Per omnia saecula saeculorum.
El guardián con el pelo cortado al uno que había sido inmovilizado de pies y manos por Gabriel Grieg, tras haberle introducido previamente en la boca una pelota de espuma, estaba a tan escasos centímetros de su cara que podía sentir su fétido aliento.
Miraba a Grieg fijamente y dibujaba con los labios una risita bufa e insultante.
Los dos estaban, junto a otro vigilante, en un rincón oscuro del Passatge de Gaiolà, situado a escasa distancia del templo de la Sagrada Familia. Se habían visto obligados a conducirlo hasta allí para huir de la vista de los numerosos curiosos que se habían acercado hasta el templo para observar el extraño fenómeno del pentágono de luz roja que se elevaba hacia las alturas.
Gabriel Grieg observó cómo el escolta que le había cacheado minuciosamente, situado junto al de la cabeza casi rapada, hizo un gesto con la mano. Al instante, penetró en el pasaje desde la calle Nápoles un potente Land-Rover que llevaba instalado sobre el techo un portaequipajes.

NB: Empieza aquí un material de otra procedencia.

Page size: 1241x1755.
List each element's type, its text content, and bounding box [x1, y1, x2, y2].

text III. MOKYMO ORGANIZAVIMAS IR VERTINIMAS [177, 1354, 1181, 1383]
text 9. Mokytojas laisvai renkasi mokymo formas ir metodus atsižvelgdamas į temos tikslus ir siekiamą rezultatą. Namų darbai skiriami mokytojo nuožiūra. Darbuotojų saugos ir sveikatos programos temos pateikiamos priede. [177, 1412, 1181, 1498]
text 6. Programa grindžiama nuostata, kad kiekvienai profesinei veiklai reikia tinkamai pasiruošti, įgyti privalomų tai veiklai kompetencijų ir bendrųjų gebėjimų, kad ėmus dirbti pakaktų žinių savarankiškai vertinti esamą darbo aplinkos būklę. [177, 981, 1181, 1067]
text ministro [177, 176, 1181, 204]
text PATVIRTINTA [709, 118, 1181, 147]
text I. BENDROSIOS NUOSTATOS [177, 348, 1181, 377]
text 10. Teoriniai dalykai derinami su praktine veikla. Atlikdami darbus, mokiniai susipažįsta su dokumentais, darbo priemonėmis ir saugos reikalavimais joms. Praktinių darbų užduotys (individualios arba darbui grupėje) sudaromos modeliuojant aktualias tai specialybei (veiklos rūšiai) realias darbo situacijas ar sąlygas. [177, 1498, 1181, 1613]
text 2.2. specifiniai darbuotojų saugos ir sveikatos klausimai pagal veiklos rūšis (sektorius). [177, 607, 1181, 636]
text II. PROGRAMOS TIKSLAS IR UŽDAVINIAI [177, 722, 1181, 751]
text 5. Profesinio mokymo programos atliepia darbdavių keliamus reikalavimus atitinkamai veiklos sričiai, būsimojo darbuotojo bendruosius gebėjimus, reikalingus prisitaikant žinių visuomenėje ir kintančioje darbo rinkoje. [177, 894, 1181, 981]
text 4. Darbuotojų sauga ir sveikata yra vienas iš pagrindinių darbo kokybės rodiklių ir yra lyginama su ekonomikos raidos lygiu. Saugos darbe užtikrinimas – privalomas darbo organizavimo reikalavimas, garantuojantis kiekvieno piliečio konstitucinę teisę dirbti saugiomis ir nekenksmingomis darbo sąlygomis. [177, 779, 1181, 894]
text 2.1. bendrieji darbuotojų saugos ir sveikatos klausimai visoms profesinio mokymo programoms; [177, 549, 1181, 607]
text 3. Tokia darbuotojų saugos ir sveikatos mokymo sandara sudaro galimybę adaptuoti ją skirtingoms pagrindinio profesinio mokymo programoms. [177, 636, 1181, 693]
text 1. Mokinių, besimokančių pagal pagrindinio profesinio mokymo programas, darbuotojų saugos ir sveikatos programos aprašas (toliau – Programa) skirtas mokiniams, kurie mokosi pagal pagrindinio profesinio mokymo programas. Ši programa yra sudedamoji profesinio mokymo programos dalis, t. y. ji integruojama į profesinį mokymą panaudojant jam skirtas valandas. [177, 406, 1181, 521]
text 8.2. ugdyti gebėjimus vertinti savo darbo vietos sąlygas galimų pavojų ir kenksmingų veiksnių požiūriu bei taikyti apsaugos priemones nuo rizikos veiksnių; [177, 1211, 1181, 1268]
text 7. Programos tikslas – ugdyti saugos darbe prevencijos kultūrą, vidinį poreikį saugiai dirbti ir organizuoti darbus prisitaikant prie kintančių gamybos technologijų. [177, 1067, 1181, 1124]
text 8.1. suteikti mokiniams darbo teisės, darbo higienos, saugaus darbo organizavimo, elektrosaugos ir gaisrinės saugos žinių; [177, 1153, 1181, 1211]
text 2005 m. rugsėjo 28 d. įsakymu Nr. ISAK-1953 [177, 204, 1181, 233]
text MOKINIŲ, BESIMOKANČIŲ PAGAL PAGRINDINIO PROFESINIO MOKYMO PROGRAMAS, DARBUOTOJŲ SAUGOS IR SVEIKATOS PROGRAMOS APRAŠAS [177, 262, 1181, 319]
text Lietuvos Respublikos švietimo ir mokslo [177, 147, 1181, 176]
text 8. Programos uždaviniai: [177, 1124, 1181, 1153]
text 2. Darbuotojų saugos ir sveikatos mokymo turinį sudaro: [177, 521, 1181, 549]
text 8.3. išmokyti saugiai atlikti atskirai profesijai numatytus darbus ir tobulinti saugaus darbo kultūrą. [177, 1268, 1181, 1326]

Lo que en un principio a Grieg le había parecido un portaesquíes, a medida que el todoterreno se aproximaba provocó oscuros pensamientos en él: parecía un ataúd.
«No me pueden matar. Quítate esa idea de la cabeza, Gabriel. Tengo el
corpus
de la Chartham y el pie de Tiziano a buen recaudo en la vieja cochera del taller de los Masriera. ¡Nunca lo encontrarán! ¡No me pueden matar!»
Al volver a fijar su vista en los ojos del tipo al que había inmovilizado en la torre de Sant Maties, su mirada le volvió a sumir en el más profundo desasosiego.
«¡No pueden liquidarme! ¡Obedecen órdenes estrictas y están fuertemente jerarquizados!» Grieg observó la insignia en forma de alabarda que los dos guardaespaldas llevaban en el ojal de la solapa. «¡Seguramente son Guardias Suizos de paisano! ¡Debían de saber el modo de sonsacar información!»
«¡No vas a morir! ¡No vas a morir! —se repitió Grieg—. Tengo en mi poder objetos trascendentales para las personas a las que ellos sirven; son profesionales. ¡Me han traído hasta aquí para que sirva a sus intereses! Recuerda lo que dijo la "religiosa" en la Gran Via: "Nos obligas a movernos como sombras en la oscuridad". No son asesinos. Son sombras que obedecen intereses complejos. Se mueven a base de impulsos y según proceda en cada momento.»